While Bitcoin has survived every classical attack to date, the upgrade path requires a hard fork and broad consensus, meaning any delay could leave billions in value vulnerable the moment the first large-scale quantum machine comes online.
With Zcash’s zk-SNARKs, the potential risks could be significantly reduced. They currently enable fully shielded transfers that hide sender, receiver, and amount details while allowing “selective disclosure” for audits. These are ideal for institutions navigating KYC rules.
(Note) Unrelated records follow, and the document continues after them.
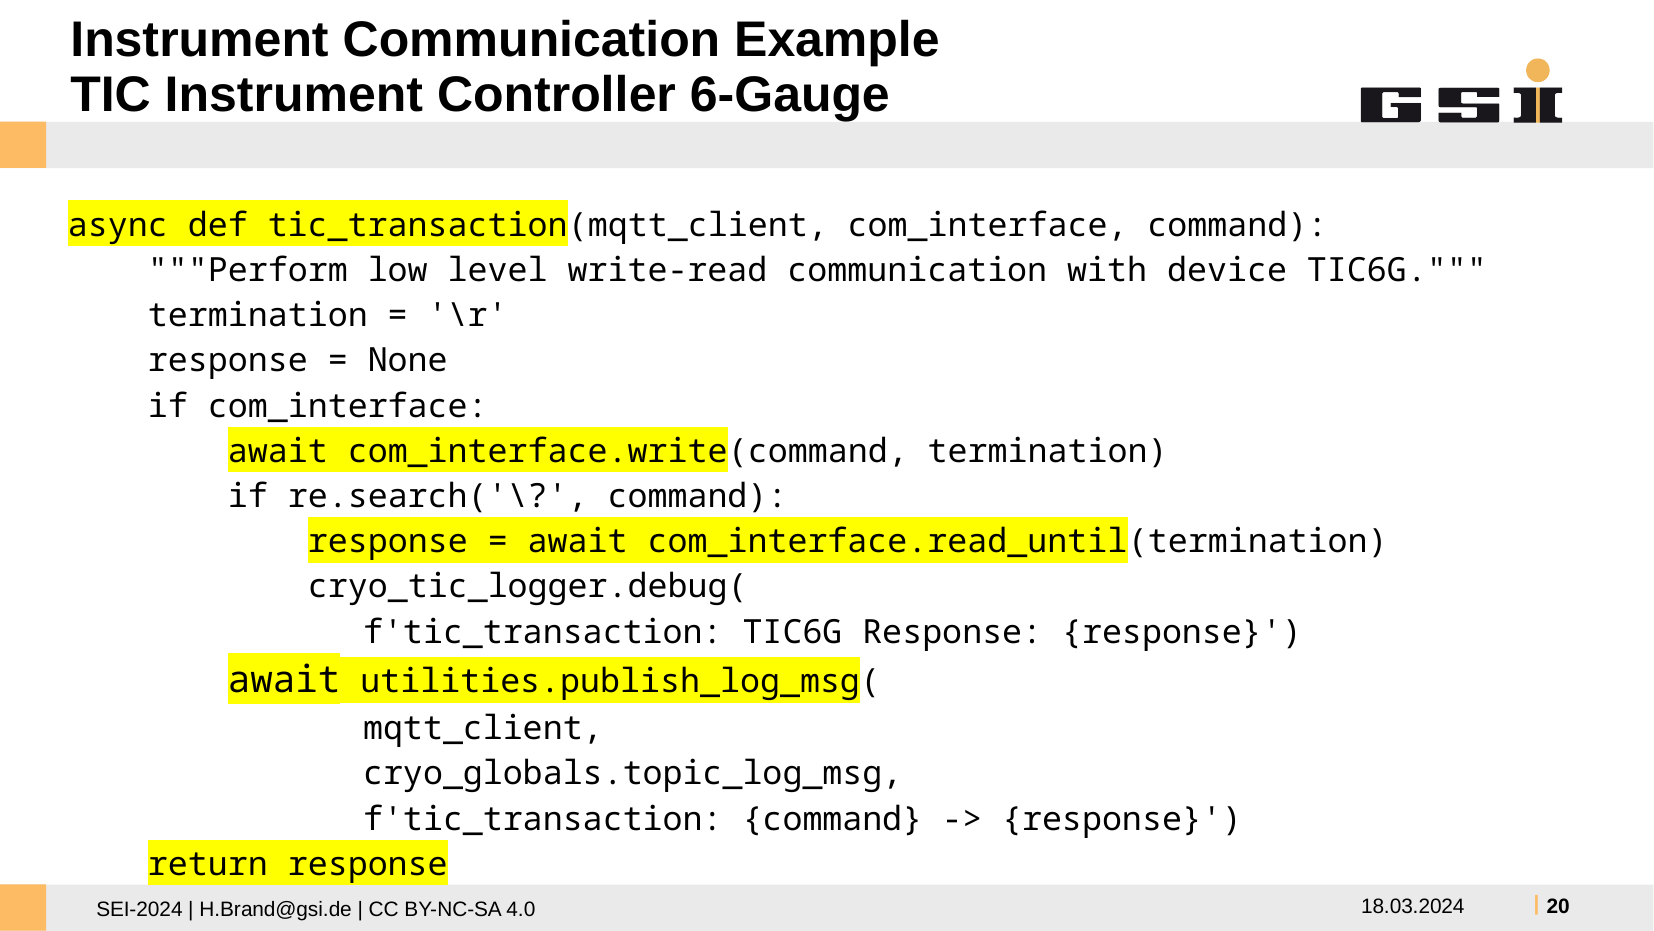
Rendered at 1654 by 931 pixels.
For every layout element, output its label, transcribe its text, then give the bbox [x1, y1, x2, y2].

title Instrument Communication Example TIC Instrument Controller 6-Gauge [70, 10, 1081, 123]
picture [1359, 56, 1564, 125]
text_box async def tic_transaction(mqtt_client, com_interface, command): """Perform low level write-read communication with device TIC6G.""" termination = '\r' response = None if com_interface: await com_interface.write(command, termination) if re.search('\?', command): response = await com_interface.read_until(termination) cryo_tic_logger.debug( f'tic_transaction: TIC6G Response: {response}') await utilities.publish_log_msg( mqtt_client, cryo_globals.topic_log_msg, f'tic_transaction: {command} -> {response}') return response [53, 193, 1654, 893]
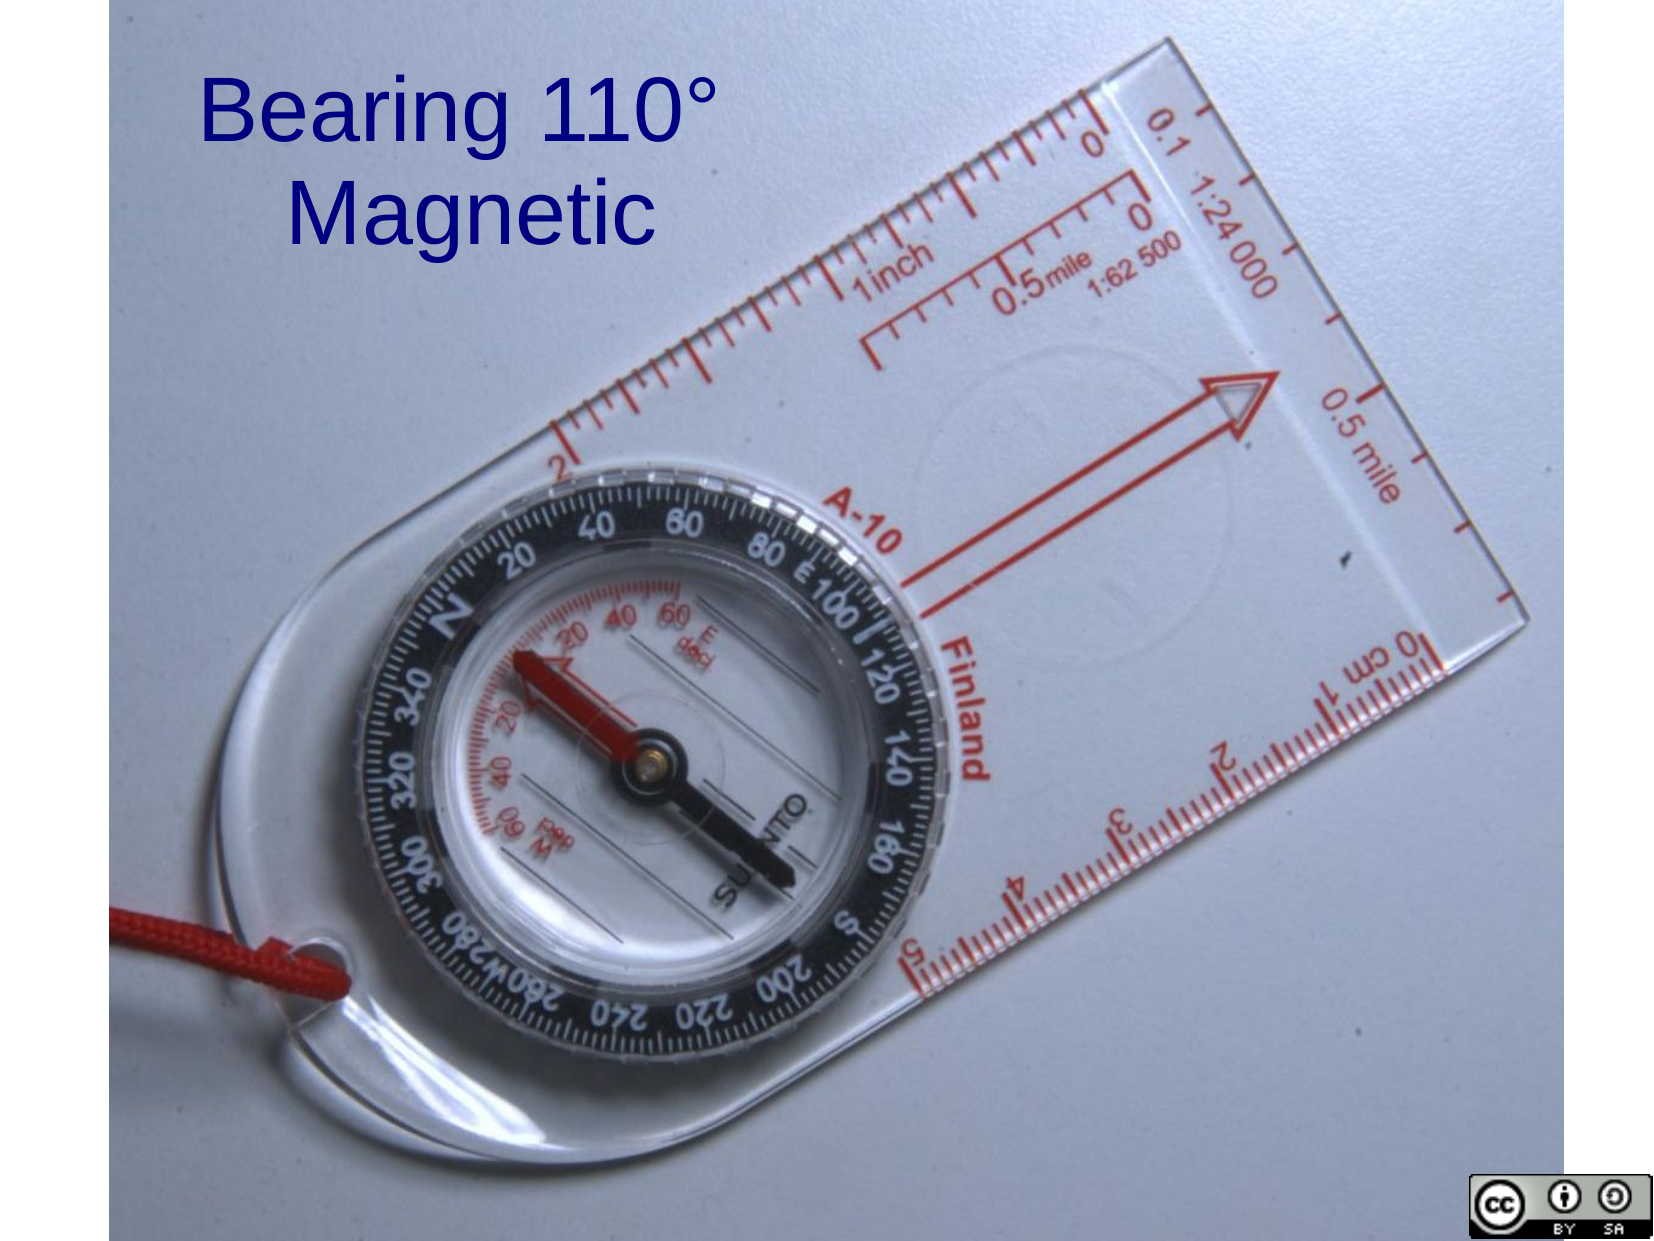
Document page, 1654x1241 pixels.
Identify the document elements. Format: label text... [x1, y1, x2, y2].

title Bearing 110° Magnetic [40, 58, 879, 264]
picture [109, 0, 1653, 1241]
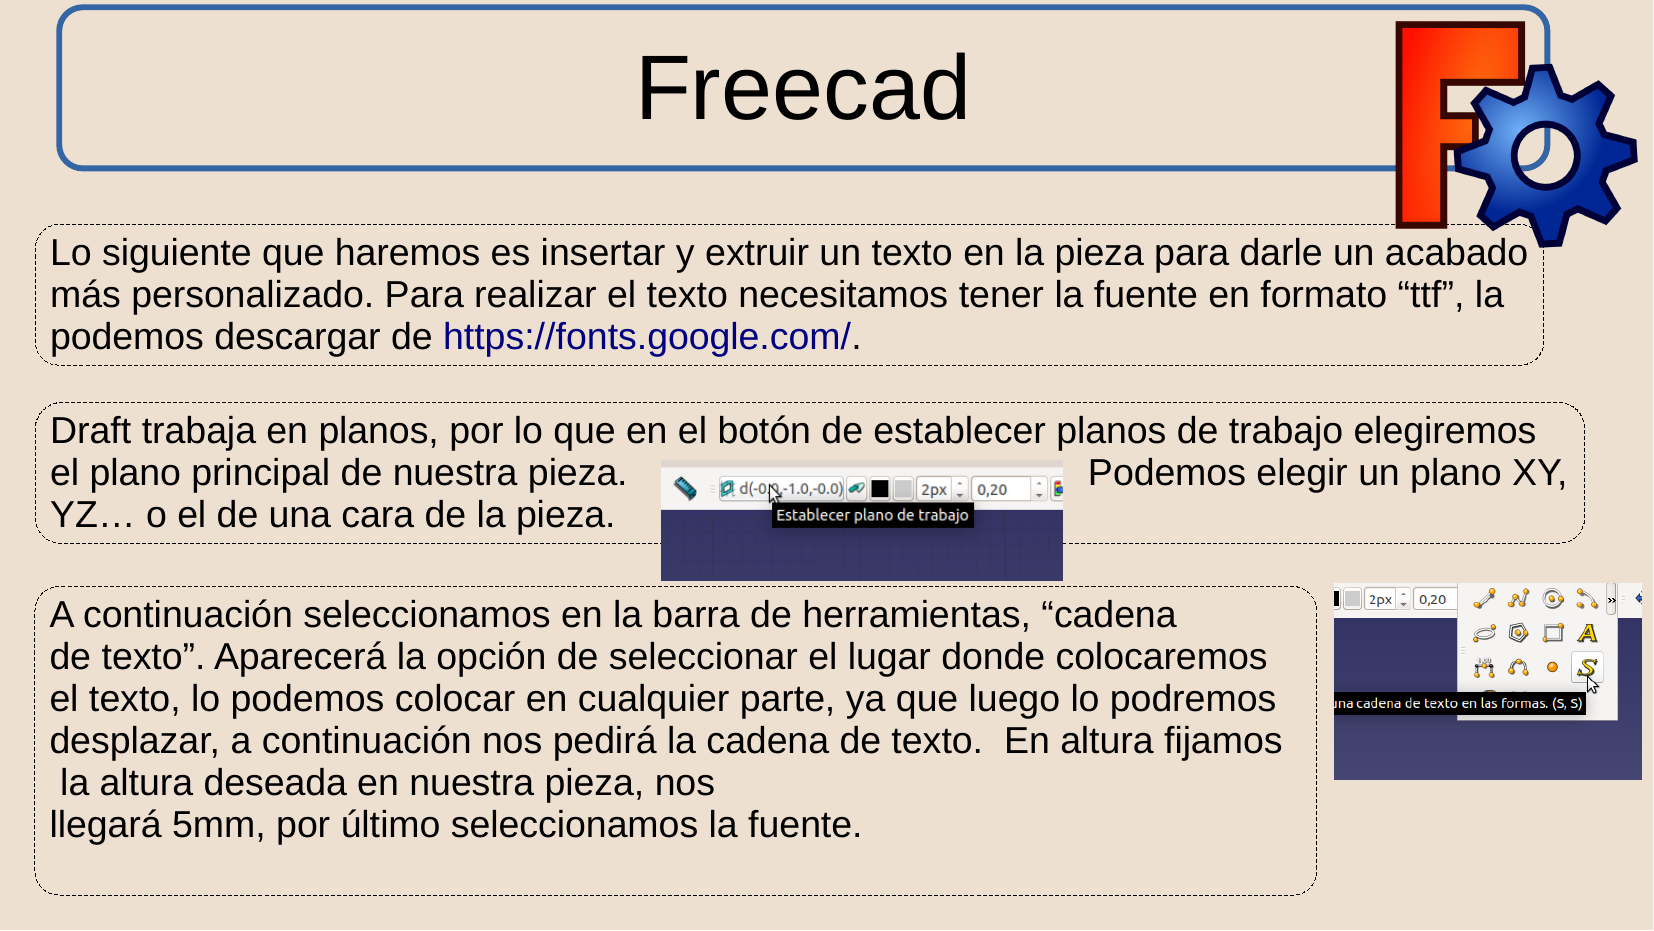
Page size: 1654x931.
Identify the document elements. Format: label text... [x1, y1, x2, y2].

text_box Lo siguiente que haremos es insertar y extruir un texto en la pieza para darle un acabado más personalizado. Para realizar el texto necesitamos tener la fuente en formato “ttf”, la podemos descargar de https://fonts.google.com/. [35, 224, 1544, 366]
text_box A continuación seleccionamos en la barra de herramientas, “cadena de texto”. Aparecerá la opción de seleccionar el lugar donde colocaremos el texto, lo podemos colocar en cualquier parte, ya que luego lo podremos desplazar, a continuación nos pedirá la cadena de texto. En altura fijamos la altura deseada en nuestra pieza, nos llegará 5mm, por último seleccionamos la fuente. [34, 586, 1317, 896]
title Freecad [59, 7, 1381, 169]
picture [1334, 583, 1642, 780]
picture [661, 460, 1063, 582]
picture [1381, 0, 1654, 271]
text_box Draft trabaja en planos, por lo que en el botón de establecer planos de trabajo elegiremos el plano principal de nuestra pieza. Podemos elegir un plano XY, YZ… o el de una cara de la pieza. [35, 402, 1585, 544]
Recent upgrades, including the Zashi wallet for seamless privacy and NEAR Protocol’s intents integration for cross-chain shielded swaps, position Zcash as a bridge asset. Its upcoming halving in early 2026 will further tighten supply, borrowing from Bitcoin’s scarcity model but with added built-in confidentiality.
The ongoing shift is further highlighted by the direction of investments coming into Zcash in 2025. Winklevoss Capital-backed Cypherpunk Technologies has already lifted its Zcash holdings to 1.25% of total supply following a $50m investment and publicly plans to reach 5%. Grayscale’s $137 million Zcash Trust gives regulated investors easy exposure to an asset whose selective-transparency features let users prove compliance without exposing full transaction history.
These investment moves hedge against Bitcoin’s transparency risks, where on-chain analytics firms like Chainalysis track 80% of flows for compliance, often at privacy’s expense.
Bitcoin traded at $90,900 on November 25, down 4.98% amid ETF outflows.